Bonner Rundschau – 04.03.2009

Hauptschule kann mehr, als viele wissen

Fortschritt beim „Mertener Modell": Ganztagsbetrieb ist genehmigt, aber Realschulzweig nicht

Von JANA CÜRTEN

BORNHEIM-MERTEN. Die Entscheidung über die Zukunft des „Mertener Modells" ist ge­fallen: „Der Ganztagsbetrieb wurde genehmigt, die Erweiterung um einen Realschulzweig hat die Bezirksregierung in Köln aber abgelehnt. Dieses Thema ist somit vom Tisch", sagt die Schulleiterin der Franziskusschule, Henriette Heitmann.

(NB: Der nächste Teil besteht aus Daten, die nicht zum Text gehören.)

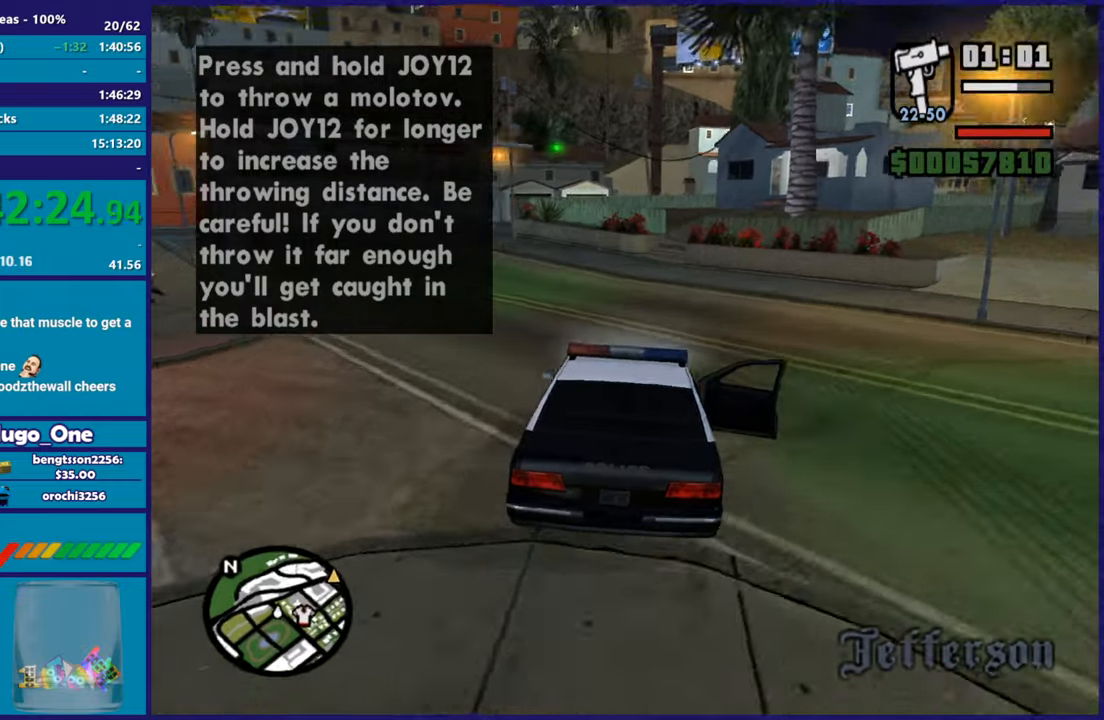
{"buttons": ["R2"], "left_stick": "left", "right_stick": "down-left", "button_events": [[83, "R2", "up"], [133, "R2", "down"]]}
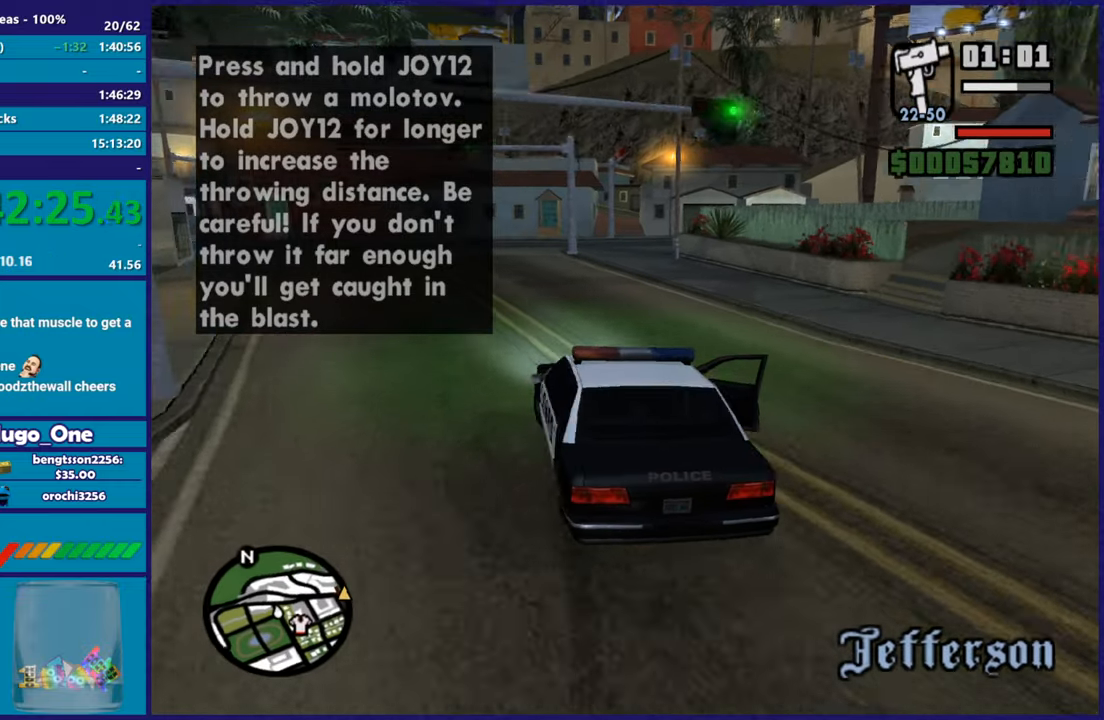
{"buttons": ["R2"], "left_stick": "right", "right_stick": "down", "button_events": []}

Das „Mertener Modell" war vor zwei Jahren als ein Projekt der Hauptschule in Bornheim-Merten gestartet: Ziel war ein Mittelding zwischen Verbund- und Sekundarschule mit Ganztagsbetrieb. Die Begründung für die Absage der Er­weiterung um den Realschul­zweig liege wahrscheinlich in der Nähe zur Verbundschule in Heimerzheim, vermuten Schulleiterin Henriette Heitmann und Konrektorin Astrid Geschwind. Als gescheitert möchten die beiden Lehrerin das Projekt nicht bezeichnen.

»Wir sind froh, dass wir ab dem Schuljahr 2009/10 mit dem Ganztagsbetrieb für die fünften Klassen beginnen können", sagt Henriette Heitmann, und Astrid Geschwind fügt hinzu: „Wir wollen päd­agogisch das Maximum aus unseren Schülern rausholen. Sie sollen lernen zu lernen. Für diese Förderung brauchen wir die Zeit, die wir dann haben werden." Wichtig sei auch, betont sie, was die meisten Leute gar nicht wissen: Auch an ei­ner Hauptschule können Schü­ler einen Realschulabschluss und sogar den Abschluss mit der Berechtigung zum Besuch der gymnasialen Oberstufe erwerben.

Damit möglichst viele Schüler der Franziskusschule den bestmöglichen Abschluss er­reichen, hält das Lehrerkolle­gium am geplanten Konzept der gezielten Förderung fest. Heitmann sagt dazu: „Auch ohne Realschulzweig machen wir unter dem Dach der Hauptschule mehr als manch andere Hauptschule." So bekommen die Schüler bei Pro­blemen Unterstützung von ei­nem Beratungsteam mit einer Sozialpädagogin, Streitschlich­terausbildern und ausgebilde­ten Beratungslehrern. Außerdem wird auf die Klassengrö­ße geachtet. Um jedem Einzelnen gerecht werden zu kön­nen, sind die Klassen mit 20 Kindern pro Klasse angenehm klein. Die Lehrerinnen beto­nen, dass ein besonderes Au­genmerk auf der Berufsvorbe­reitung liege. Die Schüler ma­chen in den Klassen acht, neun und  zehn Betriebspraktika und bekommen im Berufsorientierungs-büro Jugendberufshilfe.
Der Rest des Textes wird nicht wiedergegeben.